Çarşamba Söyleşilerinin bu haftaki konuğu mimar Evren Mumcu oldu. Türkiye’de sit alanları ve koruma konulu bir sunum gerçekleştirildi.Ankara Üniversitesi Peyzaj Mimarlığı’nda İtalya’da Sit Alanları üzerine Yüksek Lisans yapan Evren Mumcu’nun, İtalya’da üzerinde çalıştığı konu; bu bölgenin bir benzeri olan ve tarihinde ilk liman olan Boretto ve PO nehri çevre düzenlemesi ıslah ve turizme kazandırma projelerinde bizzat yer aldı.
Yapılan sunumda, İtalya’da ve Türkiye’de koruma altındaki bölgelerin kıyaslamaları yapıldı.
Sit alanının tanımı, doğal sit, arkeolojik sit, kentsel sit ve tarihi sitlerin anlamlarını ve kazanımları anlatıldı.
Sit alanlarının seviyeleri, hangi bakanlıklara bağlı bulunduğu, sit alanları imara açılabilir mi, Unesco kalıcı ve geçici dünya miras listesinin tanımı, Türkiye’de bulunan dünya miras listeleri, dünya miras listelerine girmenin yararları örnekleriyle gösterildi.
İtalya’da ki sit alanlarını anlatarak, İtalya’da büyük gemiler yüzünden Venedik şehrinin UNESCO tarafından “Tehlike Altındaki Dünya Mirasları” listesine alınabileceğini söyledi. İtalya’nın pizzayı bile dünya miras listesine aday gösterdiğini, biz de de Bozdoğan pidesi, lahmacun veya baklavanın da gösterilebileceğini belirtti.
Antik Çağ Arkaik dönemde, bugün Kuşadası Güzelçamlı sınırlarında olan PANİONİON’un, Roma Dönemi’ne kadar İyon Devletleri için önemli bir politik, askeri ve dini, kültür birliği merkezi olduğunu, tarihin babası olarak bilinen Herodot bu bölge için “Güneşle denizin, tarihle doğanın birleştiği, yeryüzünün üstünün, gökyüzünün altının en güzel yeri PANİONİON ” diye söylediğini belirtti.
Milli parkın içinde bulunduğu Dilek Yarımadası’nın ekolojik ve coğrafik açıdan Söke’ye kadar uzandığını, kültürel zenginliğinin yanı sıra flora ve fauna açısından da çok zengin kaynaklara sahip olduğunu, bölgenin bütüncül bir şekilde korunması gerektiğini söyledi.
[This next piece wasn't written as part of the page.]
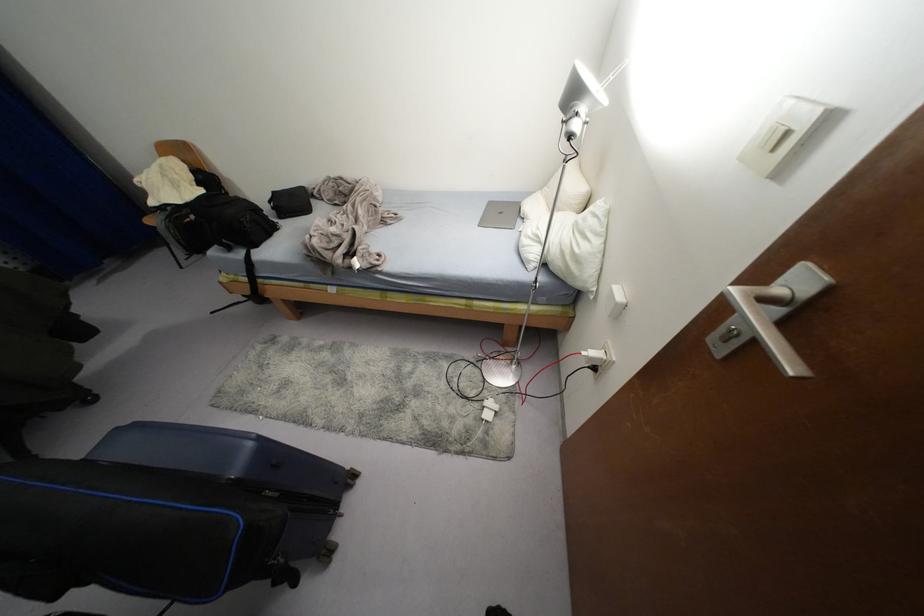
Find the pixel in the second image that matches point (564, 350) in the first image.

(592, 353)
Milli Park sit alanının, park bitiminden değil sınırlarının Kurşunlu Manastırı ve Fındıkkale’ye kadar genişletilmesi gerektiğini belirtti.
Yaşamış olduğu Güzelçamlı’da yerel halkla yaptığı görüşmelerde, bölge halkı açısından ekonomik durum, sorunlar ve önerilerle ilgili bilgi verdi.
Latmos Dağları’ndaki maden faaliyetlerinin Sarıçay barajını olumsuz etkileyeceğini, ayrıca bu bölgede geleneksel yaşamı bozan, hayvancılığı, arıcılığı olumsuz etkileyen, doğal peyzajı tamamen geri dönülmez biçimde tahrip eden kültür varlıklarına zarar veren ve insan sağlığını tehlikeye sokan maden faaliyetleri durdurulması gerektiğini belirtti.
“Herodot’un dediği gibi yeryüzünün ve gökyüzünün en güzel bölgesi olan Kuşadası ve Güzelçamlı bölgesini korumak bizler ve bizden sonra gelen her kuşağın boynunun borcudur.” Diyen Evren Mumcu’ya, sunumdan sonra babası Ceyhan Mumcu tarafından EKODOSD’un teşekkür belgesi takdim edildi.